--- Data records Enclosed Below ---

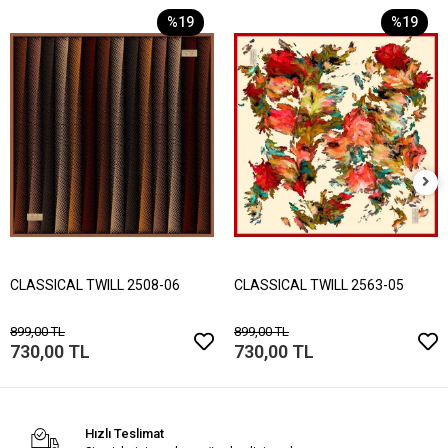
%19
%19
CLASSICAL TWILL 2508-06
CLASSICAL TWILL 2563-05
899,00 TL
899,00 TL
730,00 TL
730,00 TL
Hızlı Teslimat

--- End of Enclosed Data records ---

▸ Task instructions
Whenever a picture appears, leave it out, and return every record exactly.

▸ Task output
%19
%19
CLASSICAL TWILL 2508-06
CLASSICAL TWILL 2563-05
899,00 TL
899,00 TL
730,00 TL
730,00 TL
Hızlı Teslimat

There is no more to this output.